Comparative evaluations of the shifts ΔT [UTC–UTC(k)] in the coordinated time scales UTC(k) relative to the UTC scale in 2014: 1, 2, 3, 4) UTC(NIST), UTC(USNO), UTC (SU), and UTC (PTB), respectively.

Fig. 2
figure 2

The shifts ΔT [UTC(SU)–UTC(k)] in the scales of coordinated time UTC(k) relative to UTC(SU) during June–July, 2014: 1, 2, 3) UTC(Nm), UTC(Im), UTC(Km) scales for the secondary standards of the units of time and frequency located in Novosibirsk, Irkutsk, and Khabarovsk, respectively.

Further development of GLONASS is being undertaken in accordance with the Federal Targeted Program on Support, Development, and Utilization of the GLONASS System for 2012–2020 [11]. The goals of this program are the introduction and utilization of domestic satellite navigation technologies and the services of GLONASS in the interests of specialized and civilian users and the international utilization of Russian satellite navigation technologies through the support and development of GLONASS. Here it is assumed that the formation accuracy for UTC(SU) will be increased by at least a factor of 3 and the transfer accuracy, by at least a factor of 8. The specifications and characteristics for the formation and transfer of UTC(SU) through 2020 are listed in Table 3.

Table 3 Targets for the Federal Targeted Program GLONASS

In order to ensure competitiveness in the development and achievement of the specified tactical and technical characteristics of the system through 2020, it is proposed that the standards base of the GSVCh be further developed in the framework of steps to be taken in the GLONASS targeted program in the following areas:

  1. 1)

    modernization of the complexes for storage of the UTC(SU) scale to ensure its consistency with the UTC with an error of no more than ±3 nsec;

  2. 2)

    creation of high accuracy means of comparing UTC(SU) with the GLONASS time scale and other time and frequency standards;

  3. 3)

    creation of storage for the units of time and frequency based on a rubidium atom fountain with an instability of (1.0–2.0)·10–16 to equip the standards for the units of time and frequency;

  4. 4)

    creation of optical frequency standards with an unexcluded systematic error of 1.0·10–16–1.0·10–17 in reproducing the units;

  5. 5)

    creation of a new generation of portable quantum clocks with an error in the storage of the time unit of no more than ±1 nsec, and a set of apparatus for duplex comparisons of the time scales with an error of no more than ±1.5 nsec; and

  6. 6)

    studies for the creation of a high-accuracy channel for transfer of the standard time and frequency signals by fiberoptic cables.
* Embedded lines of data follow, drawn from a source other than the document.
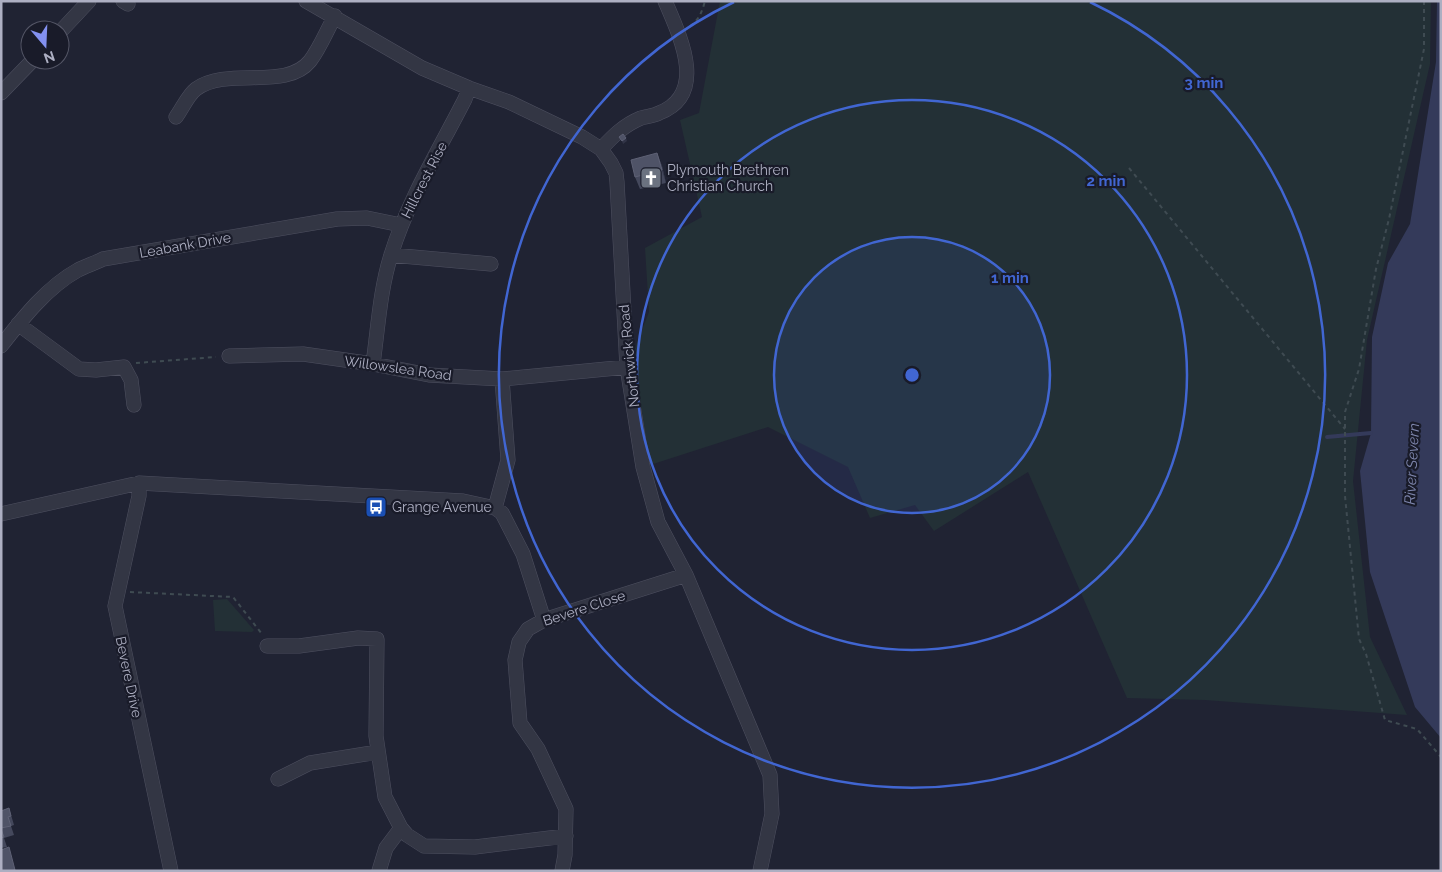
<svg xmlns="http://www.w3.org/2000/svg" width="1442" height="872" font-family="Raleway,sans-serif">
<style>
.green{fill:#233036}
.water{fill:#343a5a}
.lines{fill:none;stroke-linecap:round;stroke-linejoin:round}
.stream{stroke:#343a5a;stroke-width:4}
.minor-casing{stroke:#4e5060;stroke-width:15}
.path{stroke:#3f4b52;stroke-width:2;stroke-dasharray:4 4;stroke-linecap:butt}
.minor{stroke:#333644;stroke-width:14}
.wall{fill:#44485c}
.shaded-wall{fill:#313447}
.building{fill:#4f5367;stroke:#5e6175}
.ring{fill:none;stroke:#4166d2;stroke-width:2.5}
.labels{text-anchor:middle;dominant-baseline:central;stroke-width:4.5;stroke-linejoin:round;paint-order:stroke}
.poi-label{font-size:14px;fill:#adafc2;stroke:#191b29;text-anchor:start}
.street-label{font-size:14px;fill:#adafc2;stroke:#191b29}
.water-label{font-size:15px;font-style:italic;fill:#7e86ad;stroke:#191b29}
.centre{fill:#4166d2;stroke:#191b29;stroke-width:2.5}
.ring-label{font-size:15px;text-anchor:middle;font-weight:bold;fill:#4166d2;stroke:#191b29;stroke-width:4.5;stroke-linejoin:round;paint-order:stroke}
</style>
<rect width="100%" height="100%" fill="#202333"/>
<path class="green" d="M720 1H1431L1430 64 1367 340 1353 481 1370 637 1407 715 1205 700 1127 698 1028 472 934 531 915 505 870 518 848 467 768 427 650 465 633 353 649 312 645 248 702 217 680 120 699 113Z
M227 599 254 630 252 632 215 631 213 600Z"/>
<path class="water" d="M1437 1H1441V738L1415 707 1370 572 1360 471 1371 433 1372 337 1388 263 1410 224 1436 62Z"/>
<g class="lines">
<path class="stream" d="M1327 437 1371 433"/>
<g class="minor-casing">
<path id="minor" d="M123 1 128 4
M306 1 422 68 469 88 509 102 582 137 601 149 611 163 616 173 617 182 627 367 643 467 658 522 686 575 770 775 772 814 760 871
M60 32 89 1
M1 93 33 60
M176 117C182 109 188 95 196 89 228 66 286 91 310 61 320 48 327 30 335 16
M601 149C613 136 624 125 641 118 647 116 654 116 659 113 709 94 679 34 665 1
M391 255 491 264
M18 324 79 369 96 370 124 367 131 380 134 405
M1 346C22 319 47 287 78 270 86 266 95 263 103 259L337 219 367 218 401 225
M229 356 303 354 373 364 429 375 502 379 627 367
M373 364C378 328 380 290 391 255 408 200 439 150 465 99L469 88
M139 483V496L115 606 171 871
M495 508 508 460 502 379
M1 514 139 483 463 501 495 508 502 513 523 554 544 620
M267 646H299L358 638 377 639 376 736 385 797 401 828 407 835 424 846 475 847 566 836
M278 779 310 763 378 752
M379 871 386 848 401 828
M562 871 565 855 566 809 538 749 520 723 515 660 519 642 528 629 544 620 686 575"/>
</g>
<path class="path" d="M1424 1V49L1389 219 1376 269 1359 369 1345 412V496L1359 639 1366 654 1385 720 1417 729 1441 757
M690 26C699 20 702 12 705 1
M1129 168 1345 429
M136 363 216 357
M130 592 233 597 262 634"/>
<use href="#minor" class="minor"/>
</g>
<path class="wall" d="M657 153 662 166 666 183 640 189 635 177Z
M9 808 14 825 11 826 14 835 4 838 7 847 1 848V811Z"/>
<path class="shaded-wall" d="M626 138 627 141 623 144 622 141Z
M657 153 662 166 666 183 662 170Z"/>
<path class="building" d="M623 134 626 138 622 141 619 137Z
M657 153 662 170 635 177 631 160Z
M9 808 11 816 8 817 11 826 1 828V811Z
M1 829 4 837 1 838Z
M9 847 15 870 11 871H1V850Z"/>
<circle cx="912" cy="375" r="138" fill="#4166d2" fill-opacity=".12"/>
<g class="ring">
<circle cx="912" cy="375" r="138"/>
<circle cx="912" cy="375" r="275"/>
<path d="M1090 2A413 413 0 1 1 734 2"/>
</g>
<defs>
<g id="church-square" transform="scale(1.125)"><rect x="-9" y="-9" width="18" height="18" rx="4" fill="#6b7280" stroke="#191b29"/><path d="M-1.2-6h2.4v3.5h3.3v2.4h-3.3V6h-2.4V-.1h-3.3v-2.4h3.3Z" fill="#fff"/></g>
<g id="bus-square" transform="scale(1.125)"><rect x="-9" y="-9" width="18" height="18" rx="4" fill="#1a4fb4" stroke="#191b29"/><path d="M-5-6H5V4H4V6H2V4H-2V6H-4V4H-5ZM-3.5-4V0h7V-4ZM-3.5 1.2v1.5H-2V1.2ZM2 1.2v1.5H3.5V1.2Z" fill="#fff"/></g>
</defs>
<g fill-rule="evenodd">
<use href="#church-square" x="651" y="178"/>
<use href="#bus-square" x="376" y="507"/>
</g>
<g class="labels">
<g class="poi-label">
<text x="667" y="170">Plymouth Brethren<tspan x="667" dy="16">Christian Church</tspan></text>
<text x="392" y="507">Grange Avenue</text>
</g>
<g class="street-label">
<text transform="translate(424 180) rotate(-63)">Hillcrest Rise</text>
<text transform="translate(185 245) rotate(-10)">Leabank Drive</text>
<text transform="translate(629 356) rotate(-96)">Northwick Road</text>
<text transform="translate(398 368) rotate(8)">Willowslea Road</text>
<text transform="translate(584 608) rotate(-18)">Bevere Close</text>
<text transform="translate(129 677) rotate(78)">Bevere Drive</text>
</g>
<g class="water-label">
<text transform="translate(1412 464) rotate(-87)">River Severn</text>
</g>
</g>
<circle cx="912" cy="375" r="8" class="centre"/>
<g class="ring-label">
<text x="1204" y="88">3 min</text>
<text x="1106" y="186">2 min</text>
<text x="1010" y="283">1 min</text>
</g>
<rect width="1442" height="872" fill="none" stroke="#adafc2" stroke-width="5"/>
<g transform="translate(45 45) rotate(161)"><circle r="24" fill="#191b29" stroke="#545666"/>
<path d="M0-4L9 19L0 12L-9 19Z" fill="#8391f0"/>
<text y="-8" font-size="14" font-weight="bold" text-anchor="middle" fill="#adafc2">N</text>
</g>
</svg>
These steps to improve the means of reproducing, storing, and transfer of the units of time, frequency, and the UTC(SU) scale in the GSVCh standards base will provide a technical foundation for further competitive development of GLONASS as a whole, of means for its metrological support, and of means for monitoring the characteristics of the formed system of the navigation field. Improvements in the standards base of the GSVCh will help Rosstandart meet its goals [1, 12]. Users will be provided with high-accuracy operational data on the national time scale, standard frequencies, and parameters of the Earth’s rotation.